Rebuilding Place in the Urban Space

"A community’s physical form, rather than its land uses, is its most intrinsic and enduring characteristic." [Katz, EPA] This blog focuses on place and placemaking and all that makes it work--historic preservation, urban design, transportation, asset-based community development, arts & cultural development, commercial district revitalization, tourism & destination development, and quality of life advocacy--along with doses of civic engagement and good governance watchdogging.

Sunday, October 14, 2018

Old streetcar track peeking out of the pavement at 8th St. and Florida Avenue NE, from the 90 streetcar line

Old streetcar track peeking out of the pavement at 8th St. and Florida Avenue NE, from the 90 streetcar line

I noticed this yesterday when I was cycling over to the H Street Festival.

Streetcars stopped running in DC in 1962.

PCC 1512 (Silver Sightseer) on January 27 1962, Courtesy the Joe Testagrose collection via Dave's Railpix. Probably on U Street NW. Note the direction sign says "Navy Yard."

The 90s line ran from the edge of Adams-Morgan (end stop at the Calvert Street Bridge) to the Navy Yard in Southeast DC, which was a major employment center -- and manufacturing facility.    (Calvert Street, 18th Street, U Street, Florida Avenue, 8th Street NE and 8th Street SE.)

Today's Metrobuses in DC with numbers like 90 or 42 or 30 represent that they are continuations of the old streetcars that previously ran those routes.

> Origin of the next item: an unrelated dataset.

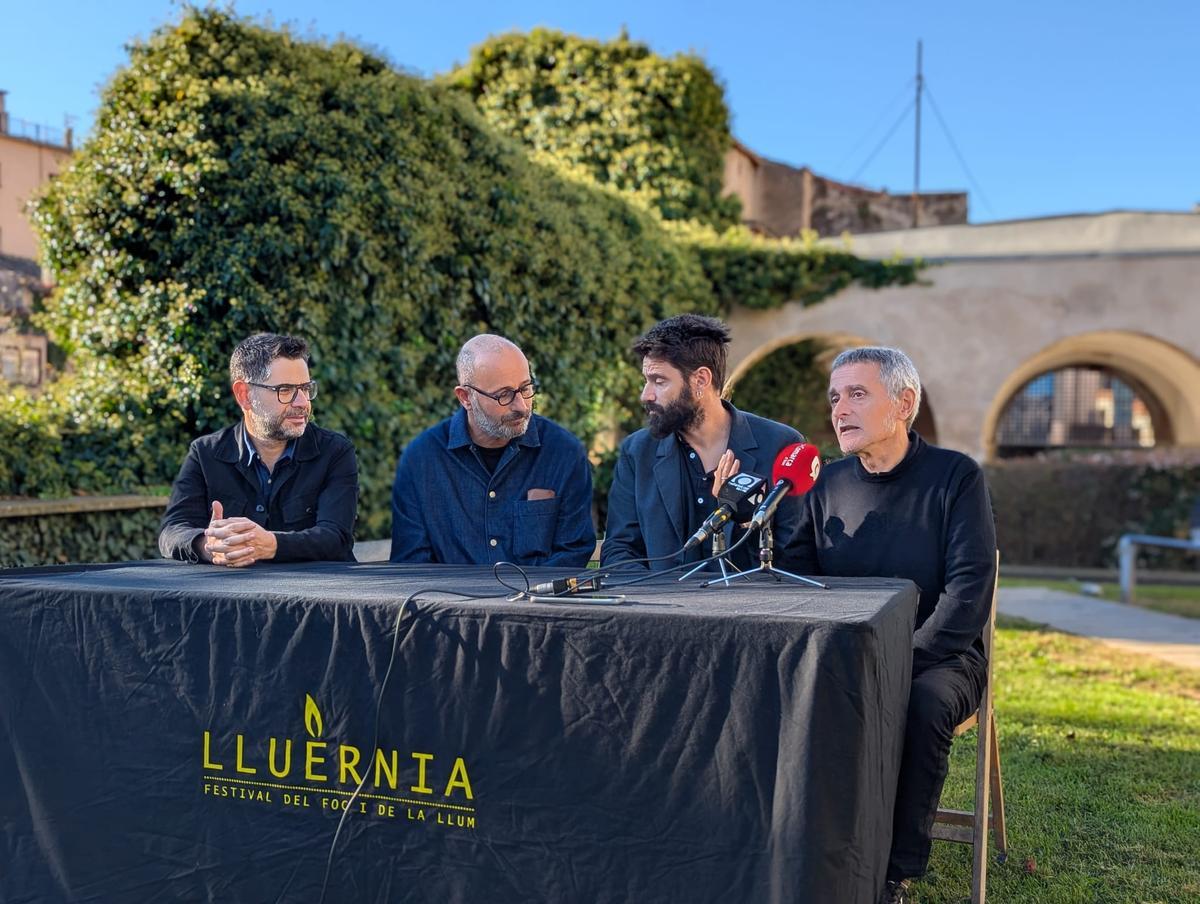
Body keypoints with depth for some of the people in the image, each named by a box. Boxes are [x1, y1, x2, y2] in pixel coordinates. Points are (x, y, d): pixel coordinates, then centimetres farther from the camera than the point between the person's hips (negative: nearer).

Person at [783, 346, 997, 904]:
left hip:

For many years, the streetcar tracks were still embedded in the street with no special treatment but in the 1970s, a bicyclist sued the city because of an accident involving embedded tracks.  The tracks were kept on O and P Streets NW in Georgetown as a significant architectural feature of the area's historic district.  Otherwise they were either removed or paved over (this is true in many places of streets originally paved in asphalt block too).